As part of the JVM there are also these things called "attributes" which are like tags that you can associate with fields, methods, or for the whole class. Each one of these tags have a type. These are NOT implemented as an id, but as an index into the constant pool to an item that contains the full text string of the attribute (e.g. SourceFile or LocalVariableTable). There are around 5 or 6 of these that you'd expect to find in any given class file, and assuming each of these averages 10 or 15 bytes, we're wasting around 0.82MB when we could be using a 1 byte tag.

Just from those two things alone you're looking at an estimated duplication rate of around 17%. And just in case it comes up, .jar files aren't an excuse!

Nothing is where you want it

Basically everything you want is in the constant pool. In order to read any meaningful data out of a class file first things first you need is to be able to parse the constant pool.

You want to know what numbers are being added to your variable? No immediates to be found here, go fetch the numbers out of the constant pool!

You want to know the full name of the class you're parsing? Follow that index to the constant pool. Oh wait, no, that's a CONSTANT_Class entry. What does the CONSTANT_Class entry contain? It contains a single index, the index of the actual UTF8 string you wanted.... elsewhere in the constant pool.

You want to know the name of the method that you're about to parse? Check the constant pool. You'll get a CONSTANT_Methodref, which will redirect you to 2 other strings, the actual method string and the method's signature (in textual format), both indexes somewhere else in the constant pool. This one is made all the more silly because it's not only identical to CONSTANT_Fieldref and CONSTANT_InterfaceMethodref, but since each entry in the pool has no size parameter there's actually no reason at all to break them apart.

Don't go getting CONSTANT_MethodHandle and CONSTANT_Methodref mixed up! And don't even get me started on all that invokedynamic stuff...

When reading out attributes (which you have to do to do anything interesting, like reading the actual executable bytecode in a method for instance) in order to tell what type the attribute is you have to look up its name in the constant pool, so hold your strcmp's close. Additionally there are attributes that can nest other attributes like the Code attribute. At least for these attribute things they decided to place the length of the attribute in the header. Their format is several times over-inflated but I guess at least they owned it.

Indexes are hard

There are 2 types of indexes that are of primary importance in class files: constant pool indexes ("what is the name of the method?") and bytecode indexes ("what instruction does this goto instruction take me to?"). The constant pool indexes are 1-based and the bytecode indexes are 0-based. The constant pool indexes are index-based ("1st pool entry, 2nd pool entry") while the bytecode indexes are byte-based ("go down 5 bytes to get to the next instruction").

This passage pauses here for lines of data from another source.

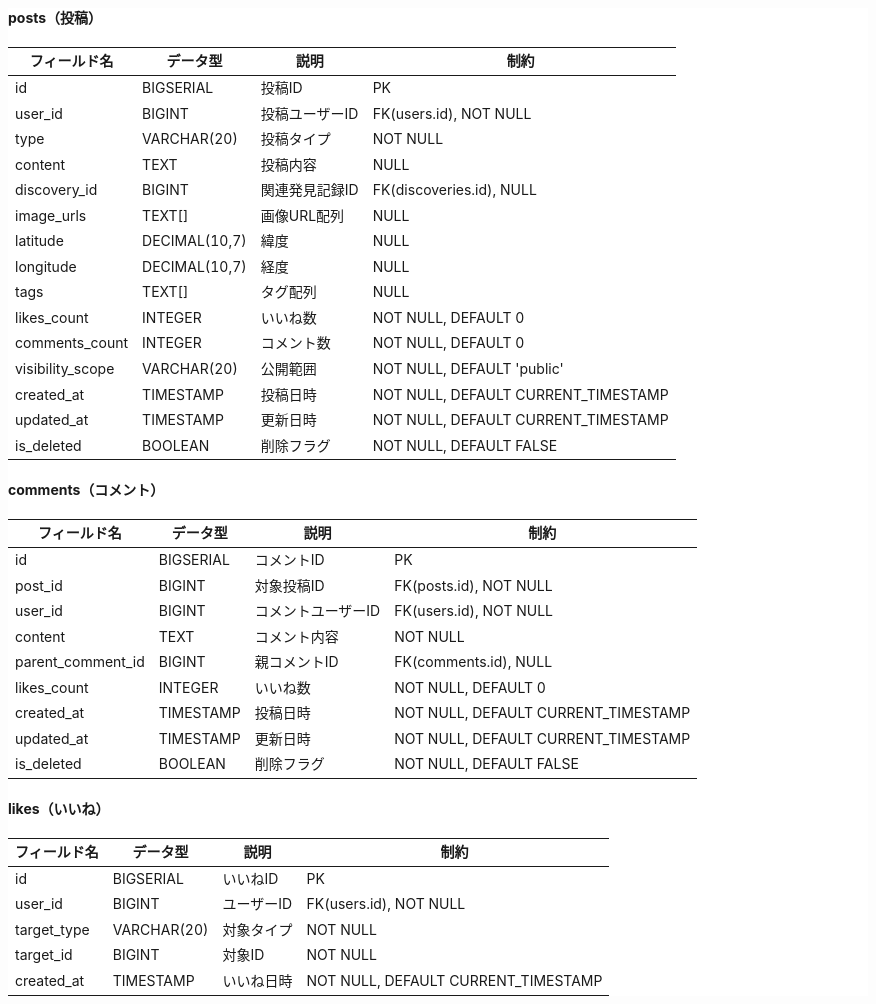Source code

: #### posts（投稿）
| フィールド名 | データ型 | 説明 | 制約 |
|------------|---------|------|------|
| id | BIGSERIAL | 投稿ID | PK |
| user_id | BIGINT | 投稿ユーザーID | FK(users.id), NOT NULL |
| type | VARCHAR(20) | 投稿タイプ | NOT NULL |
| content | TEXT | 投稿内容 | NULL |
| discovery_id | BIGINT | 関連発見記録ID | FK(discoveries.id), NULL |
| image_urls | TEXT[] | 画像URL配列 | NULL |
| latitude | DECIMAL(10,7) | 緯度 | NULL |
| longitude | DECIMAL(10,7) | 経度 | NULL |
| tags | TEXT[] | タグ配列 | NULL |
| likes_count | INTEGER | いいね数 | NOT NULL, DEFAULT 0 |
| comments_count | INTEGER | コメント数 | NOT NULL, DEFAULT 0 |
| visibility_scope | VARCHAR(20) | 公開範囲 | NOT NULL, DEFAULT 'public' |
| created_at | TIMESTAMP | 投稿日時 | NOT NULL, DEFAULT CURRENT_TIMESTAMP |
| updated_at | TIMESTAMP | 更新日時 | NOT NULL, DEFAULT CURRENT_TIMESTAMP |
| is_deleted | BOOLEAN | 削除フラグ | NOT NULL, DEFAULT FALSE |

#### comments（コメント）
| フィールド名 | データ型 | 説明 | 制約 |
|------------|---------|------|------|
| id | BIGSERIAL | コメントID | PK |
| post_id | BIGINT | 対象投稿ID | FK(posts.id), NOT NULL |
| user_id | BIGINT | コメントユーザーID | FK(users.id), NOT NULL |
| content | TEXT | コメント内容 | NOT NULL |
| parent_comment_id | BIGINT | 親コメントID | FK(comments.id), NULL |
| likes_count | INTEGER | いいね数 | NOT NULL, DEFAULT 0 |
| created_at | TIMESTAMP | 投稿日時 | NOT NULL, DEFAULT CURRENT_TIMESTAMP |
| updated_at | TIMESTAMP | 更新日時 | NOT NULL, DEFAULT CURRENT_TIMESTAMP |
| is_deleted | BOOLEAN | 削除フラグ | NOT NULL, DEFAULT FALSE |

#### likes（いいね）
| フィールド名 | データ型 | 説明 | 制約 |
|------------|---------|------|------|
| id | BIGSERIAL | いいねID | PK |
| user_id | BIGINT | ユーザーID | FK(users.id), NOT NULL |
| target_type | VARCHAR(20) | 対象タイプ | NOT NULL |
| target_id | BIGINT | 対象ID | NOT NULL |
| created_at | TIMESTAMP | いいね日時 | NOT NULL, DEFAULT CURRENT_TIMESTAMP |
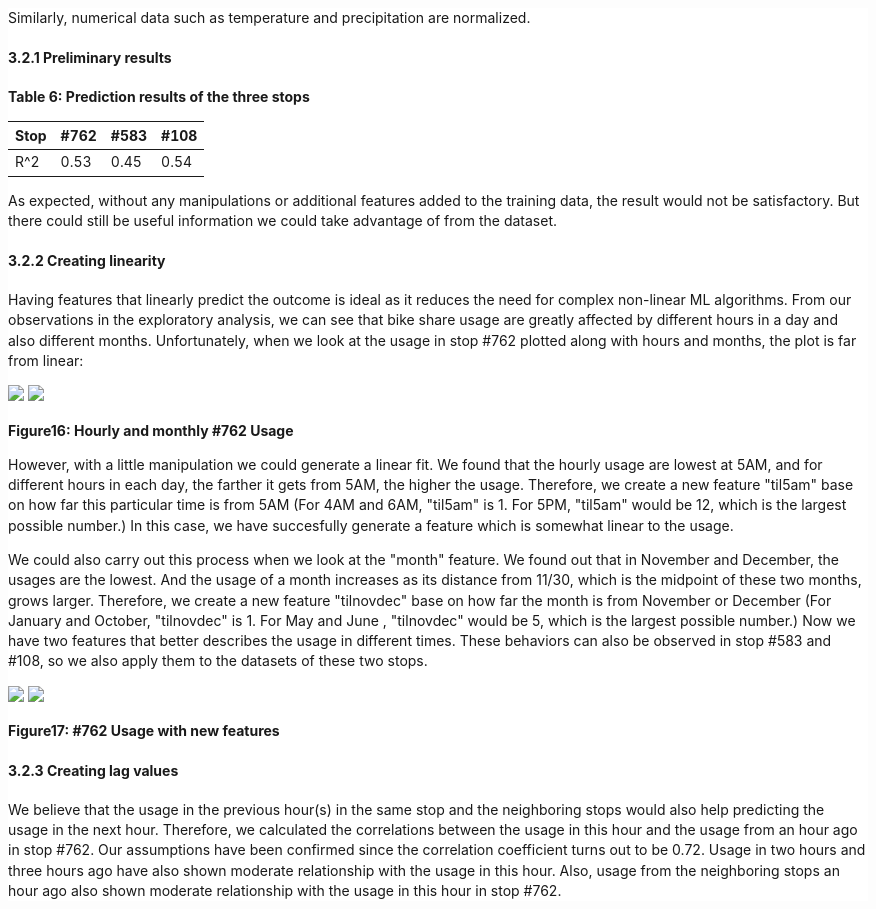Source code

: 
Similarly, numerical data such as temperature and precipitation are normalized. 


#### 3.2.1 Preliminary results


**Table 6: Prediction results of the three stops**

| Stop | #762 | #583 | #108  |
| --- | --- | --- | --- |
| R^2 | 0.53 | 0.45 | 0.54 |


As expected, without any manipulations or additional features added to the training data, the result would not be satisfactory. But there could still be useful information we could take advantage of from the dataset. 


#### 3.2.2 Creating linearity

Having features that linearly predict the outcome is ideal as it reduces the need for complex non-linear ML algorithms. From our observations in the exploratory analysis, we can see that bike share usage are greatly affected by different hours in a day and also different months. Unfortunately, when we look at the usage in stop #762 plotted along with hours and months, the plot is far from linear:


![](hrnotlinear.svg) ![](mnnotlinear.svg)


**Figure16: Hourly and monthly #762 Usage**


However, with a little manipulation we could generate a linear fit. We found that the hourly usage are lowest at 5AM, and for different hours in each day, the farther it gets from 5AM, the higher the usage. Therefore, we create a new feature "til5am" base on how far this particular time is from 5AM (For 4AM and 6AM, "til5am" is 1. For 5PM, "til5am" would be 12, which is the largest possible number.) In this case,  we have succesfully generate a feature which is somewhat linear to the usage. 

We could also carry out this process when we look at the "month" feature. We found out that in November and December, the usages are the lowest. And the usage of a month increases as its distance from 11/30, which is the midpoint of these two months, grows larger. Therefore, we create a new feature "tilnovdec" base on how far the month is from November or December (For January and October, "tilnovdec" is 1. For May and June , "tilnovdec" would be 5, which is the largest possible number.) Now we have two features that better describes the usage in different times. These behaviors can also be observed in stop #583 and #108, so we also apply them to the datasets of these two stops.  


![](hrlinear.svg) ![](mnlinear.svg)


**Figure17: #762 Usage with new features**


#### 3.2.3 Creating lag values

We believe that the usage in the previous hour(s) in the same stop and the neighboring stops would also help predicting the usage in the next hour. Therefore, we calculated the correlations between the usage in this hour and the usage from an hour ago in stop #762. Our assumptions have been confirmed since the correlation coefficient turns out to be 0.72. Usage in two hours and three hours ago have also shown moderate relationship with the usage in this hour. Also, usage from the neighboring stops an hour ago also shown moderate relationship with the usage in this hour in stop #762.
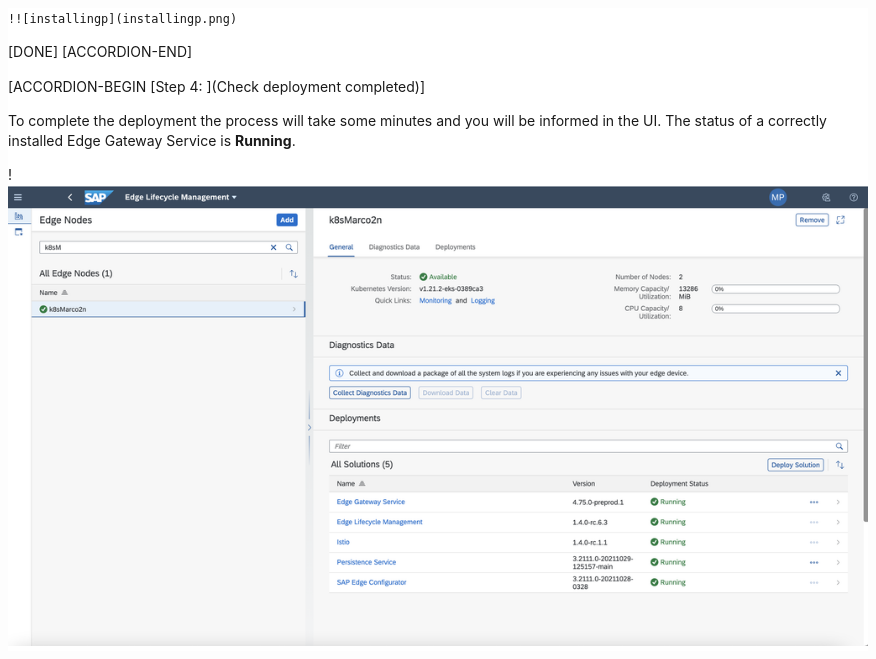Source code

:     !![installingp](installingp.png)

[DONE]
[ACCORDION-END]

[ACCORDION-BEGIN [Step 4: ](Check deployment completed)]

To complete the deployment the process will take some minutes and you will be informed in the UI. The status of a correctly installed Edge Gateway Service is **Running**.

!![installedp](installedp.png)
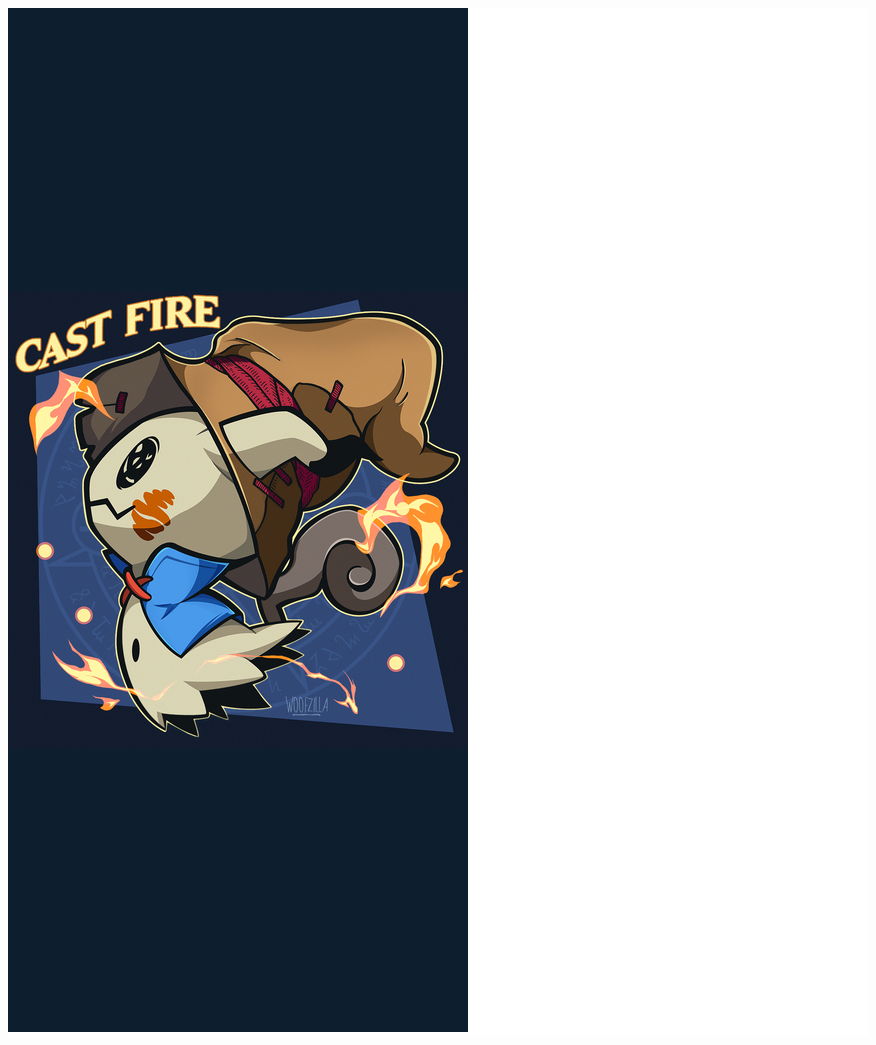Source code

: [![woofzilla_85073235_p0.png](https://raw.githubusercontent.com/buckmanc/Wallpapers/main/mobile/pokemon/woofzilla_85073235_p0.png "woofzilla_85073235_p0.png")](https://raw.githubusercontent.com/buckmanc/Wallpapers/main/mobile/pokemon/woofzilla_85073235_p0.png)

That second point becomes a larger issue when you want to parse full class files and you have to go to the constant pool for every last piece of information. You end up having to build your own jump table in order to not get eaten alive by traversing the constant pool structure over and over and over.

Not much more to say about that, other than that I don't think this is mentioned anywhere in the spec. Also, wtf.

Bad instructions

I know a lot of people are all about rampant types in their bytecode and their intrinsics and such, but you'll never convince me that there's a value to having typed loads (iload, fload) and typed stores (istore, fstore) while also at the same time requiring that both need to be statically verified that they can only take their appropriate types before running. How does it make sense that iload needs to only only be used on integer types in the local variable table when the JVM has to verify the types match anyways? Also, I guess stores are important enough to need types specified, but not ldc?

The opcode table is divided into sections, so for example opcodes 0xa7 - 0xb1 are all going to be instructions involving control flow in some way. This by itself is nice I guess in a philosophical way, but at this point the opcode list is packed tight. Everyone knows that optimization has to be taken care of at both the front- and back-ends, but the JVM team has essentially decided that all improvements over any metric in a running Java program is now the sole responsibility of the back-end. If you've ever looked at the JIT'd assembly dump of methods and noticed how the JVM seemingly can't vectorize anything except for the most trivial of code, this is why.

JVMTI

Using JVMTI you can retrieve almost any information about a class that you might have gleaned from parsing its class file... except for one thing: the exception table. Not having read the IntelliJ or Eclipse source, I'd wager that not having a way to access this is probably the single biggest responsible thing contributing to the terrible performance of Java debuggers when stepping in/over/out. Not making an excuse for their perf issues for local debugging, but I'm not really sure how you could make it any better when doing remote debugging.

I don't necessarily have an issue with not being able to access the stack since I do want the JIT to be able to move stuff around. But the only reason this is saved is because of the asymmetry between jsr and ret instructions, which itself is kinda dumb.

So yeah

This list is only touching on specific issues with the spec, and not the ones that they owned up to in the spec (like the whole doubles-take-2-slots nonsense). Also not mentioned are any of the myriad issues that one might have at the conceptual level about JVMs. Like, why does the spec spend 160-odd pages on bytecode verification but then spend just one sentence to say that garbage collection is implementation defined? I'm pretty sure that by the 90s we had all had enough experience with computers to come to the understanding that graphs were terrible ways of organizing anything, so why is it that methods and classes are referenced with what are basically hyperlinks and types are organized into trees? The list goes on and on.

These problems are the ones that I found when I played with JVMs for a couple of weekends, so there's probably more out there. And these things listed above aren't even bad in hindsight. They were bad decisions on the day they were made.